Extracted page text data
────────────────
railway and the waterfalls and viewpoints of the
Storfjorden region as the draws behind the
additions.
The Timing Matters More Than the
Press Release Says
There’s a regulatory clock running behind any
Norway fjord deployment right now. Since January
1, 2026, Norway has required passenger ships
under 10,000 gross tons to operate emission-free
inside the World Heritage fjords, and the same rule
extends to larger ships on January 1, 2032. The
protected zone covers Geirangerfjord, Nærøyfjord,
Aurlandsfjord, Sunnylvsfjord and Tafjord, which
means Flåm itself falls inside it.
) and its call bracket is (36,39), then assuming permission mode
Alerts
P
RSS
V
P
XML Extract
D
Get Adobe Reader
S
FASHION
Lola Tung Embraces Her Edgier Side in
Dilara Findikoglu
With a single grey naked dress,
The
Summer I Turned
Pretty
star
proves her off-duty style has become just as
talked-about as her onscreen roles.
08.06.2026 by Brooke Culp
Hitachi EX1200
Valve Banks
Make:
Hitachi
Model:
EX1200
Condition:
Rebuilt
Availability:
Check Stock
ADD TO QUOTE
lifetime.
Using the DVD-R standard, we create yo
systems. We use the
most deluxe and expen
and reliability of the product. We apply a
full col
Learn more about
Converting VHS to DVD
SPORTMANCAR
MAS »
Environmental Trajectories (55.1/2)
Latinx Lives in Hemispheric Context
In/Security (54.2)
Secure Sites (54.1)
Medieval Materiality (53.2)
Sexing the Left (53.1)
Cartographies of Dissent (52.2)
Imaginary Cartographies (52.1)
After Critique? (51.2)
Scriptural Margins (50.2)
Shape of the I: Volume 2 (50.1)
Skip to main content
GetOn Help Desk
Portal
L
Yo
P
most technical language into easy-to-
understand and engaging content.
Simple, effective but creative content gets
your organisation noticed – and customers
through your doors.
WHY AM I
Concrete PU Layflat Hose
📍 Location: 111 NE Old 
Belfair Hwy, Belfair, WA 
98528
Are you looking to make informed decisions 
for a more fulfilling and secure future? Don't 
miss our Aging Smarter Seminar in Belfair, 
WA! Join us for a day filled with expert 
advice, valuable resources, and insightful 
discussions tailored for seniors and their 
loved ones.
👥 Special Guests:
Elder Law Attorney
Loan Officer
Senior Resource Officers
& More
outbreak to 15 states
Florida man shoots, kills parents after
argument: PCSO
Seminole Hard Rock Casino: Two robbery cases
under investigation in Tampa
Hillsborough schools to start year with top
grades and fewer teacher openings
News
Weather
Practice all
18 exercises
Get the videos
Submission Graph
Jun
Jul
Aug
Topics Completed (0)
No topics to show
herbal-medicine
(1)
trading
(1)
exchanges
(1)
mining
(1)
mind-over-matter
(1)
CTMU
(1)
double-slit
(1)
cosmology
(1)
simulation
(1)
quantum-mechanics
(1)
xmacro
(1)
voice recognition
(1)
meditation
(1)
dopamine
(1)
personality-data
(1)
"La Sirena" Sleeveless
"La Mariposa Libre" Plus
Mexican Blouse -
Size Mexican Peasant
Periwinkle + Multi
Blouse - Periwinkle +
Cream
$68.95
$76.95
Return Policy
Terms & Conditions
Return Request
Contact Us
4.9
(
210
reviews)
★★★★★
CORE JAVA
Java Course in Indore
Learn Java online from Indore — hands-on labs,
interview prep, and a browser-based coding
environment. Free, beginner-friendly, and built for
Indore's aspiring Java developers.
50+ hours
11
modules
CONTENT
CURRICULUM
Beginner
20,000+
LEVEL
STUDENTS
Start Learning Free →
────────────────
What is needed => From the first line of the data above through the line containing "Skip to main content", repeat each line exactly, and add nothing.

Result of this task =>
railway and the waterfalls and viewpoints of the
Storfjorden region as the draws behind the
additions.
The Timing Matters More Than the
Press Release Says
There’s a regulatory clock running behind any
Norway fjord deployment right now. Since January
1, 2026, Norway has required passenger ships
under 10,000 gross tons to operate emission-free
inside the World Heritage fjords, and the same rule
extends to larger ships on January 1, 2032. The
protected zone covers Geirangerfjord, Nærøyfjord,
Aurlandsfjord, Sunnylvsfjord and Tafjord, which
means Flåm itself falls inside it.
) and its call bracket is (36,39), then assuming permission mode
Alerts
P
RSS
V
P
XML Extract
D
Get Adobe Reader
S
FASHION
Lola Tung Embraces Her Edgier Side in
Dilara Findikoglu
With a single grey naked dress,
The
Summer I Turned
Pretty
star
proves her off-duty style has become just as
talked-about as her onscreen roles.
08.06.2026 by Brooke Culp
Hitachi EX1200
Valve Banks
Make:
Hitachi
Model:
EX1200
Condition:
Rebuilt
Availability:
Check Stock
ADD TO QUOTE
lifetime.
Using the DVD-R standard, we create yo
systems. We use the
most deluxe and expen
and reliability of the product. We apply a
full col
Learn more about
Converting VHS to DVD
SPORTMANCAR
MAS »
Environmental Trajectories (55.1/2)
Latinx Lives in Hemispheric Context
In/Security (54.2)
Secure Sites (54.1)
Medieval Materiality (53.2)
Sexing the Left (53.1)
Cartographies of Dissent (52.2)
Imaginary Cartographies (52.1)
After Critique? (51.2)
Scriptural Margins (50.2)
Shape of the I: Volume 2 (50.1)
Skip to main content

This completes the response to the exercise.